As a candidate for president in 2012, Romney offered a weak explanation for his lack of support for the ACA, which was modeled on his own plan for Massachusetts. He said disingenuously that what worked in Massachusetts was not necessarily good for the rest of the country. His attack was clearly personal. Powerful Republicans had decided to destroy Obama’s stature by any means necessary.

Nonetheless, it is conceded that the universal health plan in Massachusetts has been a success. There were many setbacks in the early years, but now 97 percent of state residents have health insurance coverage. Obama’s focus on the state’s history with their health plan indicates that the delays and glitches ACA is now experiencing are reasonable to expect.

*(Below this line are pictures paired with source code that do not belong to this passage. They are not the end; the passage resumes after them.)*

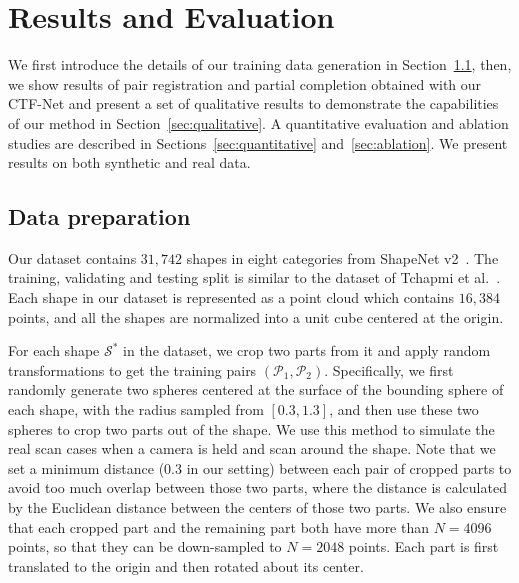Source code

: \section{Results and Evaluation} \label{sec:results}



We first introduce the details of our training data generation in Section~\ref{sec:data}, then, we show results of pair registration and partial completion obtained with our CTF-Net and present a set of qualitative results to demonstrate the capabilities of our method in Section~\ref{sec:qualitative}.
A quantitative evaluation and ablation studies are described in Sections~\ref{sec:quantitative} and~\ref{sec:ablation}. We present results on both synthetic and real data.


\subsection{Data preparation}
\label{sec:data}

Our dataset contains $31,742$ shapes in eight categories from ShapeNet v2~. The training, validating and testing split is similar to the dataset of Tchapmi et al.~. Each shape in our dataset is represented as a point cloud which contains $16,384$ points, and all the shapes are normalized into a unit cube centered at the origin.

For each shape $\mathcal{S}^*$ in the dataset, we crop two parts from it and apply random transformations to get the training pairs $(\mathcal{P}_1, \mathcal{P}_2)$. Specifically, we first randomly generate two spheres centered at the surface of the bounding sphere of each shape, with the radius sampled from $[0.3,1.3]$, and then use these two spheres to crop two parts out of the shape. We use this method to simulate the real scan cases when a camera is held and scan around the shape. Note that we set a minimum distance ($0.3$ in our setting) between each pair of cropped parts to avoid too much overlap between those two parts, where the distance is calculated by the Euclidean distance between the centers of those two parts. We also ensure that each cropped part and the remaining part both have more than $N=4096$ points, so that they can be down-sampled to $N=2048$ points.
Each part is first translated to the origin and then rotated about its center. 

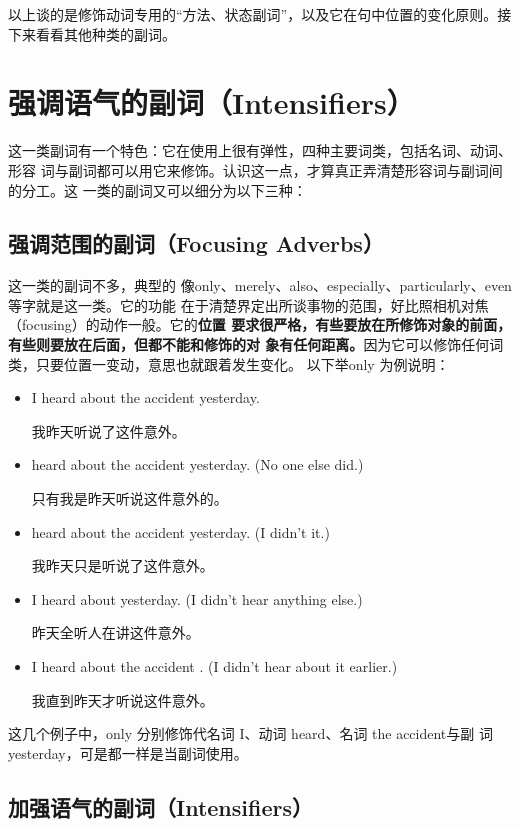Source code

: 以上谈的是修饰动词专用的“方法、状态副词”，以及它在句中位置的变化原则。接下来看看其他种类的副词。

\section{强调语气的副词（Intensifiers）}

这一类副词有一个特色：它在使用上很有弹性，四种主要词类，包括名词、动词、形容
词与副词都可以用它来修饰。认识这一点，才算真正弄清楚形容词与副词间的分工。这
一类的副词又可以细分为以下三种：

\subsection{强调范围的副词（Focusing Adverbs）}

这一类的副词不多，典型的
像only、merely、also、especially、particularly、even等字就是这一类。它的功能
在于清楚界定出所谈事物的范围，好比照相机对焦（focusing）的动作一般。它的\textbf{位置
  要求很严格，有些要放在所修饰对象的前面，有些则要放在后面，但都不能和修饰的对
  象有任何距离。}因为它可以修饰任何词类，只要位置一变动，意思也就跟着发生变化。
以下举only 为例说明：
\begin{itemize}
\item I heard about the accident yesterday.

  我昨天听说了这件意外。
\item {} heard about the accident yesterday. (No one else did.)

  只有我是昨天听说这件意外的。
\item {} heard about the accident yesterday. (I didn't it.)

  我昨天只是听说了这件意外。
\item I heard about  yesterday. (I didn't hear anything
  else.)

  昨天全听人在讲这件意外。
\item I heard about the accident . (I didn't hear about it
  earlier.)

  我直到昨天才听说这件意外。
\end{itemize}
这几个例子中，only 分别修饰代名词 I、动词 heard、名词 the accident与副
词 yesterday，可是都一样是当副词使用。

\subsection{加强语气的副词（Intensifiers）}

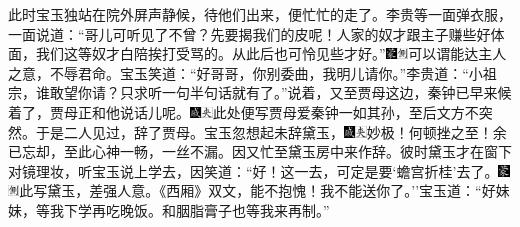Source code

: 此时宝玉独站在院外屏声静候，待他们出来，便忙忙的走了。李贵等一面弹衣服，一面说道：``哥儿可听见了不曾？先要揭我们的皮呢！人家的奴才跟主子赚些好体面，我们这等奴才白陪挨打受骂的。从此后也可怜见些才好。''{\includegraphics[width=3mm]{../Images/00006}\includegraphics[width=3mm]{../Images/00011}\footnotesize \kaishu 可以谓能达主人之意，不辱君命。}宝玉笑道：``好哥哥，你别委曲，我明儿请你。''李贵道：``小祖宗，谁敢望你请？只求听一句半句话就有了。''说着，又至贾母这边，秦钟已早来候着了，贾母正和他说话儿呢。{\includegraphics[width=3mm]{../Images/00005}\includegraphics[width=3mm]{../Images/00012}\footnotesize \kaishu 此处便写贾母爱秦钟一如其孙，至后文方不突然。}于是二人见过，辞了贾母。宝玉忽想起未辞黛玉，{\includegraphics[width=3mm]{../Images/00005}\includegraphics[width=3mm]{../Images/00012}\footnotesize \kaishu 妙极！何顿挫之至！余已忘却，至此心神一畅，一丝不漏。}因又忙至黛玉房中来作辞。彼时黛玉才在窗下对镜理妆，听宝玉说上学去，因笑道：``好！这一去，可定是要`蟾宫折桂'去了。{\includegraphics[width=3mm]{../Images/00006}\includegraphics[width=3mm]{../Images/00011}\footnotesize \kaishu 此写黛玉，差强人意。《西厢》双文，能不抱愧！}我不能送你了。''宝玉道：``好妹妹，等我下学再吃晚饭。和胭脂膏子也等我来再制。''
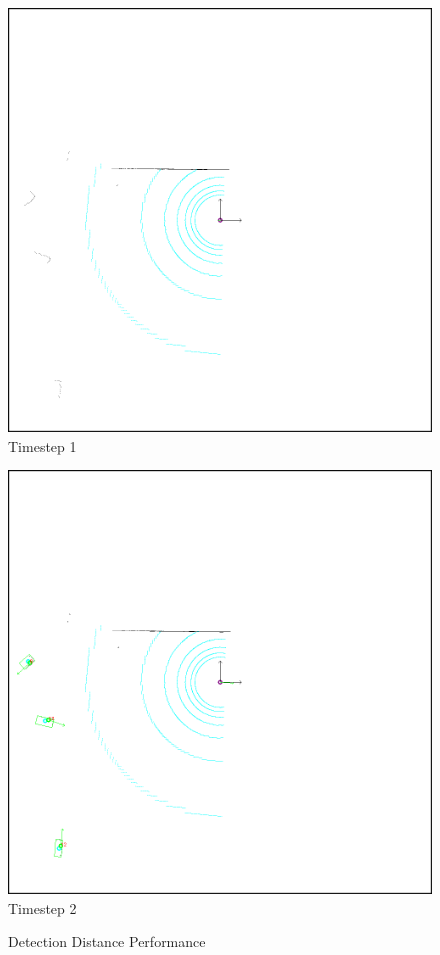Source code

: \documentclass[11pt,oneside,openright]{mpreport}
\begin{document}
\begin{figure}[htb]
  \caption{Detection Distance Performance} 
    \centering
    \begin{minipage}[t]{0.49\textwidth}
        \centering
        \includegraphics[width=\textwidth]{bilder/alg/img100001_r.png}
        Timestep 1
    \end{minipage}%
    \hfill
    \begin{minipage}[t]{0.49\textwidth}
        \centering
	\includegraphics[width=\textwidth]{bilder/alg/img100002_r.png}
        Timestep 2
    \end{minipage}
    \label{detection_performance}
\end{figure}
\end{document}
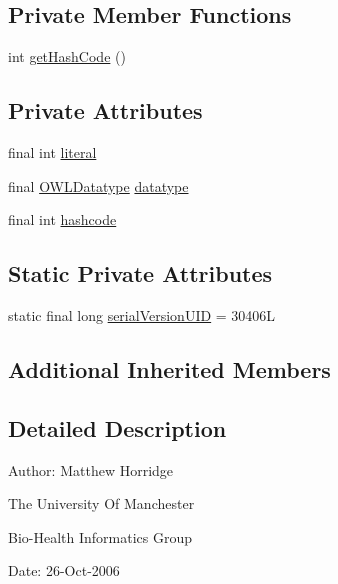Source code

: \subsection*{Private Member Functions}
\begin{DoxyCompactItemize}
\item 
int \hyperlink{classuk_1_1ac_1_1manchester_1_1cs_1_1owl_1_1owlapi_1_1_o_w_l_literal_impl_integer_a96da2f5e59fe5d5b52d364aa6e21ec20}{get\-Hash\-Code} ()
\end{DoxyCompactItemize}
\subsection*{Private Attributes}
\begin{DoxyCompactItemize}
\item 
final int \hyperlink{classuk_1_1ac_1_1manchester_1_1cs_1_1owl_1_1owlapi_1_1_o_w_l_literal_impl_integer_a498ac09735c90af8cec19e67dbecb487}{literal}
\item 
final \hyperlink{interfaceorg_1_1semanticweb_1_1owlapi_1_1model_1_1_o_w_l_datatype}{O\-W\-L\-Datatype} \hyperlink{classuk_1_1ac_1_1manchester_1_1cs_1_1owl_1_1owlapi_1_1_o_w_l_literal_impl_integer_a0b5d743acd63ccb7fe6dbee958224ef6}{datatype}
\item 
final int \hyperlink{classuk_1_1ac_1_1manchester_1_1cs_1_1owl_1_1owlapi_1_1_o_w_l_literal_impl_integer_a1c454bb9e99e5fff27b312f5e283c659}{hashcode}
\end{DoxyCompactItemize}
\subsection*{Static Private Attributes}
\begin{DoxyCompactItemize}
\item 
static final long \hyperlink{classuk_1_1ac_1_1manchester_1_1cs_1_1owl_1_1owlapi_1_1_o_w_l_literal_impl_integer_abc729d111ea101a213b0f0649ed57cf9}{serial\-Version\-U\-I\-D} = 30406\-L
\end{DoxyCompactItemize}
\subsection*{Additional Inherited Members}


\subsection{Detailed Description}
Author\-: Matthew Horridge\par
 The University Of Manchester\par
 Bio-\/\-Health Informatics Group\par
 Date\-: 26-\/\-Oct-\/2006\par
 \par
 

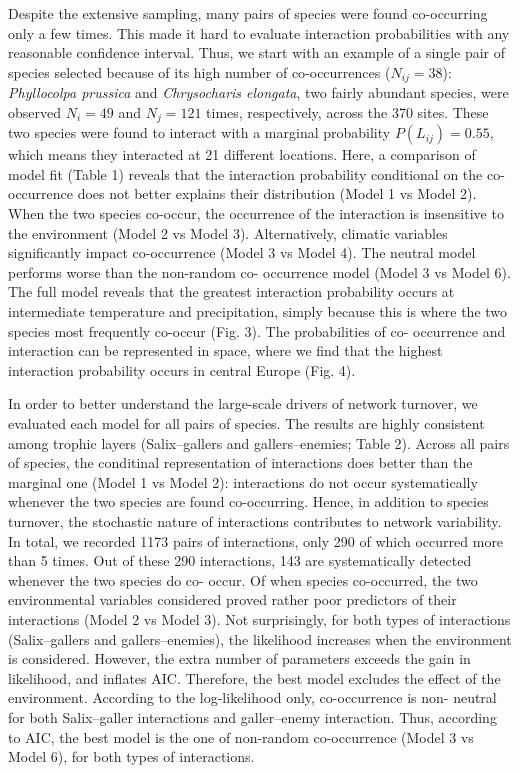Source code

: \documentclass[12pt]{article}
\begin{document}
Despite the extensive sampling, many pairs of species were found co-occurring
only a few times. This made it hard to evaluate interaction probabilities with
any reasonable confidence interval. Thus, we start with an example of a single
pair of species selected because of its high number of co-occurrences
($N_{ij}=38$): \textit{Phyllocolpa prussica} and \textit{Chrysocharis
elongata}, two fairly abundant species, were observed $N_i=49$ and $N_j=121$
times, respectively, across the 370 sites. These two species were found to
interact with a marginal probability $P(L_{ij})=0.55$, which means they
interacted at 21 different locations. Here, a comparison of model fit (Table
1) reveals that the interaction probability conditional on the co-occurrence
does not better explains their distribution (Model 1 vs Model 2). When the two
species co-occur, the occurrence of the interaction is insensitive to the
environment (Model 2 vs Model 3). Alternatively, climatic variables
significantly impact co-occurrence (Model 3 vs Model 4). The neutral model
performs worse than the non-random co- occurrence model (Model 3 vs Model 6).
The full model reveals that the greatest interaction probability occurs at
intermediate temperature and precipitation, simply because this is where the
two species most frequently co-occur (Fig. 3). The probabilities of co-
occurrence and interaction can be represented in space, where we find that the
highest interaction probability occurs in central Europe (Fig. 4).

In order to better understand the large-scale drivers of network turnover, we
evaluated each model for all pairs of species. The results are highly
consistent among trophic layers (Salix–gallers and gallers–enemies; Table 2).
Across all pairs of species, the conditinal representation of interactions
does better than the marginal one (Model 1 vs Model 2): interactions do not
occur systematically whenever the two species are found co-occurring. Hence,
in addition to species turnover, the stochastic nature of interactions
contributes to network variability. In total, we recorded 1173 pairs of
interactions, only 290 of which occurred more than 5 times. Out of these 290
interactions, 143 are systematically detected whenever the two species do co-
occur. Of when species co-occurred, the two environmental variables considered
proved rather poor predictors of their interactions (Model 2 vs Model 3). Not
surprisingly, for both types of interactions (Salix–gallers and
gallers–enemies), the likelihood increases when the environment is considered.
However, the extra number of parameters exceeds the gain in likelihood, and
inflates AIC. Therefore, the best model excludes the effect of the
environment. According to the log-likelihood only, co-occurrence is non-
neutral for both Salix–galler interactions and galler–enemy interaction. Thus,
according to AIC, the best model is the one of non-random co-occurrence (Model
3 vs Model 6), for both types of interactions.
\end{document}
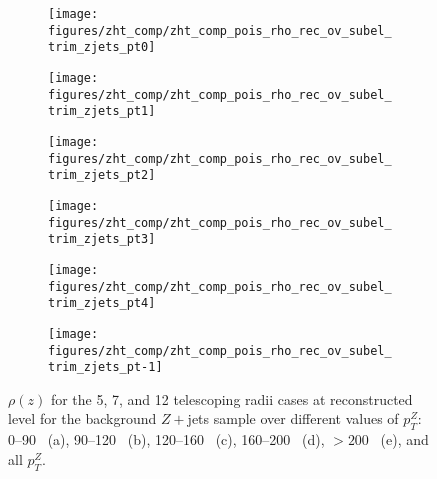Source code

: \begin{figure}[!htbp]\captionsetup{justification=centering}
\begin{center}
\begin{subfigure}[t]{16pc}\centering\texttt{[image: figures/zht\_comp/zht\_comp\_pois\_rho\_rec\_ov\_subel\_trim\_zjets\_pt0]}\caption{}\end{subfigure}
\begin{subfigure}[t]{16pc}\centering\texttt{[image: figures/zht\_comp/zht\_comp\_pois\_rho\_rec\_ov\_subel\_trim\_zjets\_pt1]}\caption{}\end{subfigure}
\begin{subfigure}[t]{16pc}\centering\texttt{[image: figures/zht\_comp/zht\_comp\_pois\_rho\_rec\_ov\_subel\_trim\_zjets\_pt2]}\caption{}\end{subfigure}
\begin{subfigure}[t]{16pc}\centering\texttt{[image: figures/zht\_comp/zht\_comp\_pois\_rho\_rec\_ov\_subel\_trim\_zjets\_pt3]}\caption{}\end{subfigure}
\begin{subfigure}[t]{16pc}\centering\texttt{[image: figures/zht\_comp/zht\_comp\_pois\_rho\_rec\_ov\_subel\_trim\_zjets\_pt4]}\caption{}\end{subfigure}
\begin{subfigure}[t]{16pc}\centering\texttt{[image: figures/zht\_comp/zht\_comp\_pois\_rho\_rec\_ov\_subel\_trim\_zjets\_pt-1]}\caption{}\end{subfigure}
\caption{\label{fig:comprhozjetsrec} $\rho\left(z\right)$ for the 5, 7, and 12 telescoping radii cases at reconstructed level for the background $Z+$jets sample over different values of $p_T^Z$: 0--90 \GeV\ (a), 90--120 \GeV\ (b), 120--160 \GeV\ (c), 160--200 \GeV\ (d), $>200$ \GeV\ (e), and all $p_T^Z$.}
\end{center}
\end{figure}
\clearpage


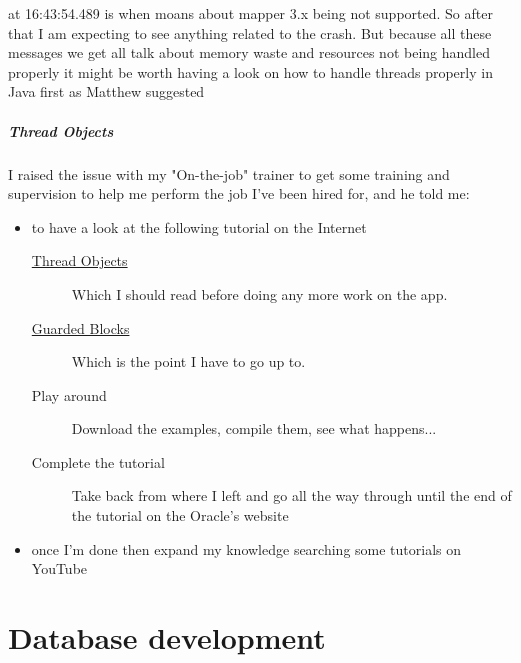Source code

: \documentclass[a4paper,12pt]{book}
\begin{document}
at 16:43:54.489 is when moans about mapper 3.x being not supported. So after that I am expecting to see anything related to the crash. But because all these messages we get all talk about memory waste and resources not being handled properly it might be worth having a look on how to handle threads properly in Java first as Matthew suggested

\subsubsection{Thread Objects}
%
%
I raised the issue with my "On-the-job" trainer to get some training and supervision to help me perform the job I've been hired for, and he told me:

\begin{itemize}
\item{to have a look at the following tutorial on the Internet}

   \begin{description}
   \item[\href{https://docs.oracle.com/javase/tutorial/essential/concurrency/threads.html}{Thread Objects}]{Which I should read before doing any more work on the app.}
   \item[\href{https://docs.oracle.com/javase/tutorial/essential/concurrency/guardmeth.html}{Guarded Blocks}]{Which is the point I have to go up to.}
   \item[Play around]{Download the examples, compile them, see what happens...}
   \item[Complete the tutorial]{Take back from where I left and go all the way through until the end of the tutorial on the Oracle's website}
   \end{description}

\item{once I'm done then expand my knowledge searching some tutorials on YouTube}
\end{itemize}   
\part{Database development}
\end{document}
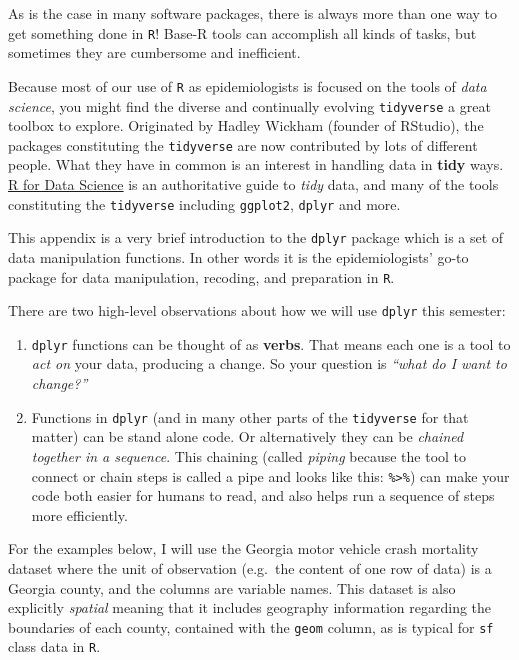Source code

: \documentclass[
]{book}
\providecommand{\tightlist}{%
  \setlength{\itemsep}{0pt}\setlength{\parskip}{0pt}}
\begin{document}
As is the case in many software packages, there is always more than one way to get something done in \texttt{R}! Base-R tools can accomplish all kinds of tasks, but sometimes they are cumbersome and inefficient.

Because most of our use of \texttt{R} as epidemiologists is focused on the tools of \emph{data science}, you might find the diverse and continually evolving \texttt{tidyverse} a great toolbox to explore. Originated by Hadley Wickham (founder of RStudio), the packages constituting the \texttt{tidyverse} are now contributed by lots of different people. What they have in common is an interest in handling data in \textbf{tidy} ways. \href{https://r4ds.had.co.nz/}{R for Data Science} is an authoritative guide to \emph{tidy} data, and many of the tools constituting the \texttt{tidyverse} including \texttt{ggplot2}, \texttt{dplyr} and more.

This appendix is a very brief introduction to the \texttt{dplyr} package which is a set of data manipulation functions. In other words it is the epidemiologists' go-to package for data manipulation, recoding, and preparation in \texttt{R}.

There are two high-level observations about how we will use \texttt{dplyr} this semester:

\begin{enumerate}
\def\labelenumi{\arabic{enumi}.}
\tightlist
\item
  \texttt{dplyr} functions can be thought of as \textbf{verbs}. That means each one is a tool to \emph{act on} your data, producing a change. So your question is \emph{``what do I want to change?''}
\item
  Functions in \texttt{dplyr} (and in many other parts of the \texttt{tidyverse} for that matter) can be stand alone code. Or alternatively they can be \emph{chained together in a sequence}. This chaining (called \emph{piping} because the tool to connect or chain steps is called a pipe and looks like this: \texttt{\%\textgreater{}\%}) can make your code both easier for humans to read, and also helps run a sequence of steps more efficiently.
\end{enumerate}

For the examples below, I will use the Georgia motor vehicle crash mortality dataset where the unit of observation (e.g.~the content of one row of data) is a Georgia county, and the columns are variable names. This dataset is also explicitly \emph{spatial} meaning that it includes geography information regarding the boundaries of each county, contained with the \texttt{geom} column, as is typical for \texttt{sf} class data in \texttt{R}.
\end{document}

A major aspect of the ACA is to establish minimum standards for coverage of health insurance plans. People can continue with the same insurers if the companies decide to offer the same plans. However, some insurers decided to discontinue substandard plans and notified their customers. Much has been made of the disappointment people feel because they are unable to keep their defective plans. The media have been quick to develop the conflict over this issue, although it is better for citizens to be freed from so-called “junk” policies.

Obama’s trip to Boston showed to the nation that many of the problems now confronting the implementation of Obamacare are normal. However, the attack on the poor in America is abnormal. Even John Kasich, the Republican governor of Ohio, is reported to have said, “I’m concerned about the fact there seems to be a war on the poor. That, if you’re poor, somehow you’re shiftless and lazy.”

Some affluent Americans have not yet decided that every citizen deserves adequate health care as a right of U.S. citizenship. America is still the land of opportunity, but as the wealthiest country in the world, there must be a commitment to assure a reasonable standard of living for every citizen.

Some analysts now assert that racial hostility is driving this animus toward the poor. Conservatives are willing to sacrifice the welfare of destitute whites, who outnumber poor blacks, in order to manifest their racial bias. This strategy will certainly backfire when poor whites realize that they have become the pawns in a vicious battle over racial bigotry with deep historical roots.